WHAT IS HEAT CHECK?
Some teams or players confound quality, form or logic when performing to a high standard - but it's statistically likely that they will return to their expected position before time. A heat check refers to a player or team that might suffer a regression to the mean before long.
It does not mean that they are not good, or haven't been good! It simply means that numbers always win - but it depends on the time period to gauge the relative success of the player or team.
Leicester have had a fantastic season so far, taking advantage of a weak Arsenal and Manchester United to establish themselves as among the the top four contenders - if not more - in the league.
They have quality in every area, from the ever-dependable Jonny Evans, the full-backs in Ricardo Pereira and Ben Chilwell, to the exciting midfield of James Maddison and Youri Tielemans. And with Jamie Vardy still scoring at a prodigious rate, they look a formidable force who can be in the mix for a Champions League position.
And given the form of their rivals, it's likely they will finish there. Leicester are a very good team. But they have been somewhat fortunate on occasion when fate has dealt them a decent hand. Their xG in their 12 games played (according to Understat's model) is 15.7, yet they have scored 28 times. Granted, some of that number is wrapped up in their improbable 9-0 win over 10-man Southampton, and (once again) in their 5-0 mauling of weak (and man-down) Newcastle. But things have went their way in tighter games, too.
In the first two games of the season they were inferior statistically in xG (What is this?) to both Wolves (0.54 v 0.81) and Chelsea (1.23 v 0.95) and were somewhat fortunate to get draws on either occasion based on clear chances created. Furthermore they were outscored on the xG scale by Tottenham in September, only to see a razor-thin offside call fall in their favour before they went on to win the match.
Expected Goals is far from perfect in this regard - the heavy victories they achieved and their ruthlessness against teams with a man less skew the totals slightly - but when looking at the form of both Vardy in front of goal, well, it's good. Too good, you might say.
In the end, the point of Expected Goals is that everything should average out eventually. It's a metric that keeps even the greatest players in check.
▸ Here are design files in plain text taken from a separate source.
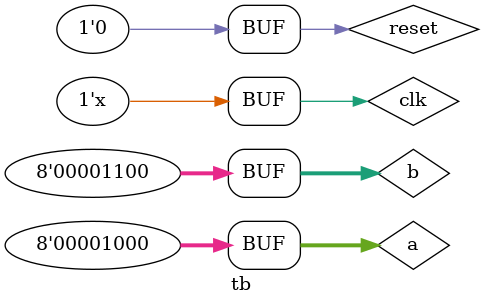
<source format=v>
module adder(
input clk,
input reset,
input [7:0]a_adder,
input [7:0]b_adder,
output reg[7:0]c_adder,
output reg[7:0]d_adder
    ); 
 
 always@(posedge clk)begin
   if(reset)
     c_adder <= 0;
   else
     c_adder <= a_adder + b_adder;
 end
 always@(negedge clk)begin
   if(reset)
     d_adder <= 0;
   else
     d_adder <= b_adder - a_adder;
 end
    
endmodule


module tb();
reg clk;
reg reset;
reg[7:0] a;
reg[7:0] b;
wire[7:0] c;
wire[7:0] d;
adder uut(
  .clk(clk),
  .reset(reset),
  .a_adder(a),
  .b_adder(b),
  .c_adder(c),
  .d_adder(d)
);
initial begin

  clk = 0 ;
  reset = 0 ;
  a = 0 ;
  b = 0 ;
  #10;
  reset = 1 ;
  #10;
  reset = 0;
  #100;
  a = 4;
  b = 7;
  #100;
  a = 8;
  b = 12;
end
  always #5 clk = ~clk;
endmodule

</source>
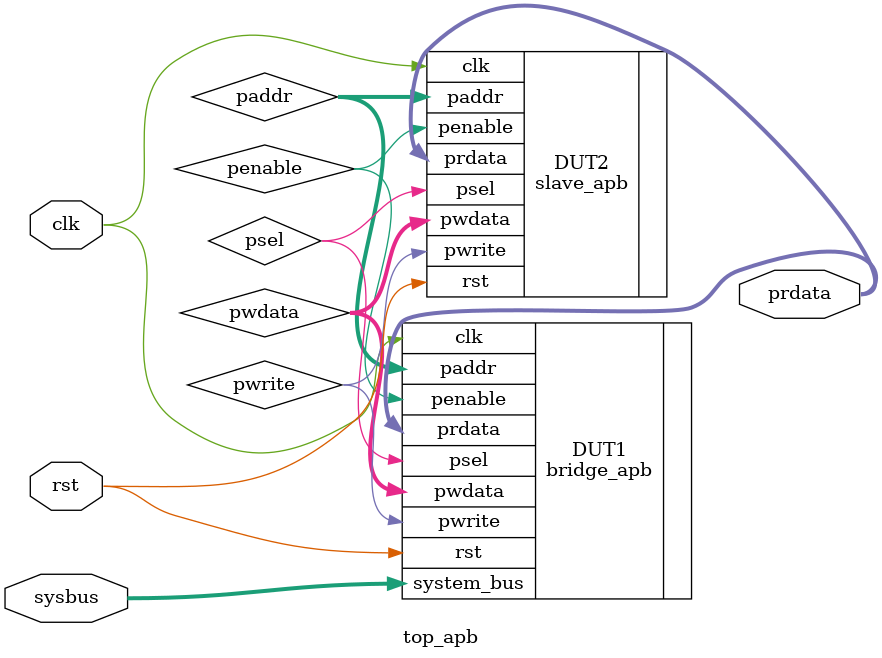
<source format=sv>
module top_apb(clk,rst,sysbus,prdata);
input clk,rst;
output reg [7:0] prdata;
input [20:0] sysbus;


wire psel,penable,pwrite;
wire [7:0] paddr;
wire [7:0] pwdata;

bridge_apb DUT1( .psel(psel),// select signals
             .penable(penable),      // enable signal
              .pwrite(pwrite), // write signal
               .paddr(paddr),  // 8-bit address
              .pwdata(pwdata), // 8-bit data                    	
               .clk(clk),   // clock signal
                .rst(rst), // negedge reset
		.system_bus(sysbus),       
	         .prdata(prdata)    
                    );


slave_apb DUT2( .prdata(prdata), //dataout from slave 
               .penable(penable),// to enable read or write
               .pwrite(pwrite), // control signal 
                .psel(psel),  // select signal
                .clk(clk),   // posedge clk
                 .rst(rst), // negedge reset              
                 .paddr(paddr),  // 8-bit address            
                  .pwdata(pwdata)  // 8-bit write data
                    );

endmodule

  

</source>
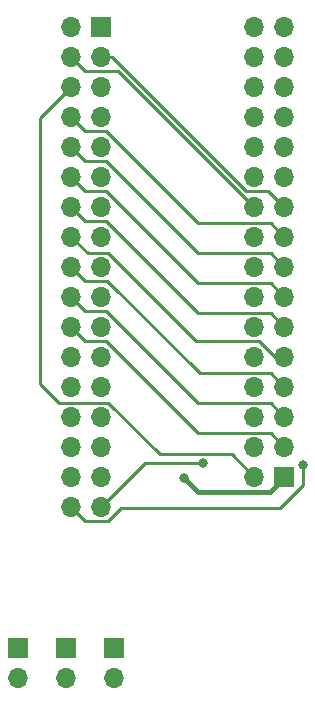
<source format=gbr>
%TF.GenerationSoftware,KiCad,Pcbnew,(5.1.9)-1*%
%TF.CreationDate,2021-05-11T19:40:18+08:00*%
%TF.ProjectId,TFTConv,54465443-6f6e-4762-9e6b-696361645f70,rev?*%
%TF.SameCoordinates,Original*%
%TF.FileFunction,Copper,L2,Bot*%
%TF.FilePolarity,Positive*%
%FSLAX46Y46*%
G04 Gerber Fmt 4.6, Leading zero omitted, Abs format (unit mm)*
G04 Created by KiCad (PCBNEW (5.1.9)-1) date 2021-05-11 19:40:18*
%MOMM*%
%LPD*%
G01*
G04 APERTURE LIST*
%TA.AperFunction,ComponentPad*%
%ADD10O,1.700000X1.700000*%
%TD*%
%TA.AperFunction,ComponentPad*%
%ADD11R,1.700000X1.700000*%
%TD*%
%TA.AperFunction,ViaPad*%
%ADD12C,0.800000*%
%TD*%
%TA.AperFunction,Conductor*%
%ADD13C,0.381000*%
%TD*%
%TA.AperFunction,Conductor*%
%ADD14C,0.250000*%
%TD*%
%ADD15C,0.350000*%
G04 APERTURE END LIST*
D10*
%TO.P,J5,2*%
%TO.N,GND*%
X175700000Y-134240000D03*
D11*
%TO.P,J5,1*%
X175700000Y-131700000D03*
%TD*%
D10*
%TO.P,J4,2*%
%TO.N,+3V3*%
X171600000Y-134240000D03*
D11*
%TO.P,J4,1*%
X171600000Y-131700000D03*
%TD*%
D10*
%TO.P,J3,2*%
%TO.N,+5V*%
X179800000Y-134240000D03*
D11*
%TO.P,J3,1*%
X179800000Y-131700000D03*
%TD*%
D10*
%TO.P,J2,34*%
%TO.N,/T_CS*%
X176160000Y-119740000D03*
%TO.P,J2,33*%
%TO.N,/T_SCK*%
X178700000Y-119740000D03*
%TO.P,J2,32*%
%TO.N,/T_PEN*%
X176160000Y-117200000D03*
%TO.P,J2,31*%
%TO.N,Net-(J2-Pad31)*%
X178700000Y-117200000D03*
%TO.P,J2,30*%
%TO.N,/T_MISO*%
X176160000Y-114660000D03*
%TO.P,J2,29*%
%TO.N,/T_MOSI*%
X178700000Y-114660000D03*
%TO.P,J2,28*%
%TO.N,GND*%
X176160000Y-112120000D03*
%TO.P,J2,27*%
%TO.N,+5V*%
X178700000Y-112120000D03*
%TO.P,J2,26*%
%TO.N,+3V3*%
X176160000Y-109580000D03*
%TO.P,J2,25*%
%TO.N,GND*%
X178700000Y-109580000D03*
%TO.P,J2,24*%
%TO.N,/LCD_BL*%
X176160000Y-107040000D03*
%TO.P,J2,23*%
%TO.N,+3V3*%
X178700000Y-107040000D03*
%TO.P,J2,22*%
%TO.N,/FSMC_D15*%
X176160000Y-104500000D03*
%TO.P,J2,21*%
%TO.N,GND*%
X178700000Y-104500000D03*
%TO.P,J2,20*%
%TO.N,/FSMC_D13*%
X176160000Y-101960000D03*
%TO.P,J2,19*%
%TO.N,/FSMC_D14*%
X178700000Y-101960000D03*
%TO.P,J2,18*%
%TO.N,/FSMC_D11*%
X176160000Y-99420000D03*
%TO.P,J2,17*%
%TO.N,/FSMC_D12*%
X178700000Y-99420000D03*
%TO.P,J2,16*%
%TO.N,/FSMC_D9*%
X176160000Y-96880000D03*
%TO.P,J2,15*%
%TO.N,/FSMC_D10*%
X178700000Y-96880000D03*
%TO.P,J2,14*%
%TO.N,/FSMC_D7*%
X176160000Y-94340000D03*
%TO.P,J2,13*%
%TO.N,/FSMC_D8*%
X178700000Y-94340000D03*
%TO.P,J2,12*%
%TO.N,/FSMC_D5*%
X176160000Y-91800000D03*
%TO.P,J2,11*%
%TO.N,/FSMC_D6*%
X178700000Y-91800000D03*
%TO.P,J2,10*%
%TO.N,/FSMC_D3*%
X176160000Y-89260000D03*
%TO.P,J2,9*%
%TO.N,/FSMC_D4*%
X178700000Y-89260000D03*
%TO.P,J2,8*%
%TO.N,/FSMC_D1*%
X176160000Y-86720000D03*
%TO.P,J2,7*%
%TO.N,/FSMC_D2*%
X178700000Y-86720000D03*
%TO.P,J2,6*%
%TO.N,/RST*%
X176160000Y-84180000D03*
%TO.P,J2,5*%
%TO.N,/FSMC_D0*%
X178700000Y-84180000D03*
%TO.P,J2,4*%
%TO.N,/FSMC_NWE*%
X176160000Y-81640000D03*
%TO.P,J2,3*%
%TO.N,/FSMC_NOE*%
X178700000Y-81640000D03*
%TO.P,J2,2*%
%TO.N,/FSMC_NEx*%
X176160000Y-79100000D03*
D11*
%TO.P,J2,1*%
%TO.N,/FSMC_Ax*%
X178700000Y-79100000D03*
%TD*%
D10*
%TO.P,J1,32*%
%TO.N,GND2*%
X191660000Y-79100000D03*
%TO.P,J1,31*%
%TO.N,+3V3*%
X194200000Y-79100000D03*
%TO.P,J1,30*%
%TO.N,GND2*%
X191660000Y-81640000D03*
%TO.P,J1,29*%
%TO.N,Net-(J1-Pad29)*%
X194200000Y-81640000D03*
%TO.P,J1,28*%
%TO.N,/LCD_BL*%
X191660000Y-84180000D03*
%TO.P,J1,27*%
%TO.N,/T_PEN*%
X194200000Y-84180000D03*
%TO.P,J1,26*%
%TO.N,/T_MISO*%
X191660000Y-86720000D03*
%TO.P,J1,25*%
%TO.N,/T_MOSI*%
X194200000Y-86720000D03*
%TO.P,J1,24*%
%TO.N,/T_CS*%
X191660000Y-89260000D03*
%TO.P,J1,23*%
%TO.N,/T_SCK*%
X194200000Y-89260000D03*
%TO.P,J1,22*%
%TO.N,/FSMC_NEx*%
X191660000Y-91800000D03*
%TO.P,J1,21*%
%TO.N,/FSMC_Ax*%
X194200000Y-91800000D03*
%TO.P,J1,20*%
%TO.N,/FSMC_NWE*%
X191660000Y-94340000D03*
%TO.P,J1,19*%
%TO.N,/FSMC_NOE*%
X194200000Y-94340000D03*
%TO.P,J1,18*%
%TO.N,/FSMC_D0*%
X191660000Y-96880000D03*
%TO.P,J1,17*%
%TO.N,/FSMC_D1*%
X194200000Y-96880000D03*
%TO.P,J1,16*%
%TO.N,/FSMC_D2*%
X191660000Y-99420000D03*
%TO.P,J1,15*%
%TO.N,/FSMC_D3*%
X194200000Y-99420000D03*
%TO.P,J1,14*%
%TO.N,/FSMC_D4*%
X191660000Y-101960000D03*
%TO.P,J1,13*%
%TO.N,/FSMC_D5*%
X194200000Y-101960000D03*
%TO.P,J1,12*%
%TO.N,/FSMC_D6*%
X191660000Y-104500000D03*
%TO.P,J1,11*%
%TO.N,/FSMC_D7*%
X194200000Y-104500000D03*
%TO.P,J1,10*%
%TO.N,/FSMC_D8*%
X191660000Y-107040000D03*
%TO.P,J1,9*%
%TO.N,/FSMC_D9*%
X194200000Y-107040000D03*
%TO.P,J1,8*%
%TO.N,/FSMC_D10*%
X191660000Y-109580000D03*
%TO.P,J1,7*%
%TO.N,/FSMC_D11*%
X194200000Y-109580000D03*
%TO.P,J1,6*%
%TO.N,/FSMC_D12*%
X191660000Y-112120000D03*
%TO.P,J1,5*%
%TO.N,/FSMC_D13*%
X194200000Y-112120000D03*
%TO.P,J1,4*%
%TO.N,/FSMC_D14*%
X191660000Y-114660000D03*
%TO.P,J1,3*%
%TO.N,/FSMC_D15*%
X194200000Y-114660000D03*
%TO.P,J1,2*%
%TO.N,/RST*%
X191660000Y-117200000D03*
D11*
%TO.P,J1,1*%
%TO.N,GND*%
X194200000Y-117200000D03*
%TD*%
D12*
%TO.N,GND*%
X185700000Y-117300000D03*
%TO.N,/T_CS*%
X195800000Y-116200000D03*
%TO.N,/T_SCK*%
X187275001Y-116024999D03*
%TD*%
D13*
%TO.N,GND*%
X192959499Y-118440501D02*
X186840501Y-118440501D01*
X194200000Y-117200000D02*
X192959499Y-118440501D01*
X186840501Y-118440501D02*
X185700000Y-117300000D01*
D14*
%TO.N,/T_CS*%
X177335001Y-120915001D02*
X176160000Y-119740000D01*
X179264001Y-120915001D02*
X177335001Y-120915001D01*
X180329012Y-119849990D02*
X179264001Y-120915001D01*
X193835012Y-119849990D02*
X180329012Y-119849990D01*
X195800000Y-117885002D02*
X193835012Y-119849990D01*
X195800000Y-116200000D02*
X195800000Y-117885002D01*
%TO.N,/T_SCK*%
X182415001Y-116024999D02*
X178700000Y-119740000D01*
X187275001Y-116024999D02*
X182415001Y-116024999D01*
%TO.N,/FSMC_NWE*%
X177335001Y-82815001D02*
X176160000Y-81640000D01*
X180135001Y-82815001D02*
X177335001Y-82815001D01*
X191660000Y-94340000D02*
X180135001Y-82815001D01*
%TO.N,/FSMC_NOE*%
X190931411Y-92975001D02*
X179596410Y-81640000D01*
X179596410Y-81640000D02*
X178700000Y-81640000D01*
X192835001Y-92975001D02*
X190931411Y-92975001D01*
X194200000Y-94340000D02*
X192835001Y-92975001D01*
%TO.N,/FSMC_D1*%
X177335001Y-87895001D02*
X176160000Y-86720000D01*
X179074003Y-87895001D02*
X177335001Y-87895001D01*
X186884001Y-95704999D02*
X179074003Y-87895001D01*
X193024999Y-95704999D02*
X186884001Y-95704999D01*
X194200000Y-96880000D02*
X193024999Y-95704999D01*
%TO.N,/FSMC_D3*%
X177335001Y-90435001D02*
X176160000Y-89260000D01*
X179074003Y-90435001D02*
X177335001Y-90435001D01*
X186884001Y-98244999D02*
X179074003Y-90435001D01*
X193024999Y-98244999D02*
X186884001Y-98244999D01*
X194200000Y-99420000D02*
X193024999Y-98244999D01*
%TO.N,/FSMC_D5*%
X177335001Y-92975001D02*
X176160000Y-91800000D01*
X179074003Y-92975001D02*
X177335001Y-92975001D01*
X186884001Y-100784999D02*
X179074003Y-92975001D01*
X193024999Y-100784999D02*
X186884001Y-100784999D01*
X194200000Y-101960000D02*
X193024999Y-100784999D01*
%TO.N,/FSMC_D7*%
X177335001Y-95515001D02*
X176160000Y-94340000D01*
X179074003Y-95515001D02*
X177335001Y-95515001D01*
X193024999Y-103324999D02*
X186884001Y-103324999D01*
X186884001Y-103324999D02*
X179074003Y-95515001D01*
X194200000Y-104500000D02*
X193024999Y-103324999D01*
%TO.N,/FSMC_D9*%
X177524999Y-98244999D02*
X176160000Y-96880000D01*
X179264001Y-98244999D02*
X177524999Y-98244999D01*
X186719002Y-105700000D02*
X179264001Y-98244999D01*
X192059002Y-105700000D02*
X186719002Y-105700000D01*
X193399002Y-107040000D02*
X192059002Y-105700000D01*
X194200000Y-107040000D02*
X193399002Y-107040000D01*
%TO.N,/FSMC_D11*%
X177335001Y-100595001D02*
X176160000Y-99420000D01*
X179195001Y-100595001D02*
X177335001Y-100595001D01*
X187004999Y-108404999D02*
X179195001Y-100595001D01*
X193024999Y-108404999D02*
X187004999Y-108404999D01*
X194200000Y-109580000D02*
X193024999Y-108404999D01*
%TO.N,/FSMC_D13*%
X177335001Y-103135001D02*
X176160000Y-101960000D01*
X179074003Y-103135001D02*
X177335001Y-103135001D01*
X186884001Y-110944999D02*
X179074003Y-103135001D01*
X193024999Y-110944999D02*
X186884001Y-110944999D01*
X194200000Y-112120000D02*
X193024999Y-110944999D01*
%TO.N,/FSMC_D15*%
X177335001Y-105675001D02*
X176160000Y-104500000D01*
X179074003Y-105675001D02*
X177335001Y-105675001D01*
X186884001Y-113484999D02*
X179074003Y-105675001D01*
X193024999Y-113484999D02*
X186884001Y-113484999D01*
X194200000Y-114660000D02*
X193024999Y-113484999D01*
%TO.N,/RST*%
X173500000Y-109300000D02*
X173500000Y-86840000D01*
X183619000Y-115299998D02*
X179264001Y-110944999D01*
X179264001Y-110944999D02*
X175144999Y-110944999D01*
X189759998Y-115299998D02*
X183619000Y-115299998D01*
X173500000Y-86840000D02*
X176160000Y-84180000D01*
X175144999Y-110944999D02*
X173500000Y-109300000D01*
X191660000Y-117200000D02*
X189759998Y-115299998D01*
%TD*%
D15*
X185700000Y-117300000D03*
X195800000Y-116200000D03*
X187275001Y-116024999D03*
X175700000Y-134240000D03*
X175700000Y-131700000D03*
X171600000Y-134240000D03*
X171600000Y-131700000D03*
X179800000Y-134240000D03*
X179800000Y-131700000D03*
X176160000Y-119740000D03*
X178700000Y-119740000D03*
X176160000Y-117200000D03*
X178700000Y-117200000D03*
X176160000Y-114660000D03*
X178700000Y-114660000D03*
X176160000Y-112120000D03*
X178700000Y-112120000D03*
X176160000Y-109580000D03*
X178700000Y-109580000D03*
X176160000Y-107040000D03*
X178700000Y-107040000D03*
X176160000Y-104500000D03*
X178700000Y-104500000D03*
X176160000Y-101960000D03*
X178700000Y-101960000D03*
X176160000Y-99420000D03*
X178700000Y-99420000D03*
X176160000Y-96880000D03*
X178700000Y-96880000D03*
X176160000Y-94340000D03*
X178700000Y-94340000D03*
X176160000Y-91800000D03*
X178700000Y-91800000D03*
X176160000Y-89260000D03*
X178700000Y-89260000D03*
X176160000Y-86720000D03*
X178700000Y-86720000D03*
X176160000Y-84180000D03*
X178700000Y-84180000D03*
X176160000Y-81640000D03*
X178700000Y-81640000D03*
X176160000Y-79100000D03*
X178700000Y-79100000D03*
X191660000Y-79100000D03*
X194200000Y-79100000D03*
X191660000Y-81640000D03*
X194200000Y-81640000D03*
X191660000Y-84180000D03*
X194200000Y-84180000D03*
X191660000Y-86720000D03*
X194200000Y-86720000D03*
X191660000Y-89260000D03*
X194200000Y-89260000D03*
X191660000Y-91800000D03*
X194200000Y-91800000D03*
X191660000Y-94340000D03*
X194200000Y-94340000D03*
X191660000Y-96880000D03*
X194200000Y-96880000D03*
X191660000Y-99420000D03*
X194200000Y-99420000D03*
X191660000Y-101960000D03*
X194200000Y-101960000D03*
X191660000Y-104500000D03*
X194200000Y-104500000D03*
X191660000Y-107040000D03*
X194200000Y-107040000D03*
X191660000Y-109580000D03*
X194200000Y-109580000D03*
X191660000Y-112120000D03*
X194200000Y-112120000D03*
X191660000Y-114660000D03*
X194200000Y-114660000D03*
X191660000Y-117200000D03*
X194200000Y-117200000D03*
M02*

</source>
So when Jamie Vardy is scoring 11 goals against an xG of 5.2, you start to wonder. Even in the season when Leicester tore up every prediction and won the league in 2015/16, Vardy only overachieved his xG by a mere 1.8 (22.2 on his 24 goals). This means that for all the shots and chances he had, he would have scored maybe a goal less.
But his discrepancy at the moment is huge, and he is so clearly the main goalscorer that any of this team-mates are put into the shade. The next Premier League scorer is James Maddison on four, quite a way back, but even for him and everyone else who scored goals - they are all above their xG values.
And it's not just in attack. As of November 16, No-one has conceded less goals than Leicester in the Premier League season (8). Their defence has been bolstered by the promotion of Caglar Soyuncu following the departure of Harry Maguire to Manchester United, alongside an evergreen Jonny Evans who remains a superb defender. They are well-drilled, performing as a unit and are clearly understanding Brendan Rodgers' ideas. But their Expected Goals Against is roughly 13, meaning they should have conceded five more goals than they have.
In short, this is a good team, filled with good players, playing good football. But sometimes it's too good to be true. Their next three matches are against Brighton (A), Everton (H), and Watford (H), teams who would all want that fixture to be reversed to the opposite venue based on their current form. We'll find out a little more about the Foxes once those games are complete.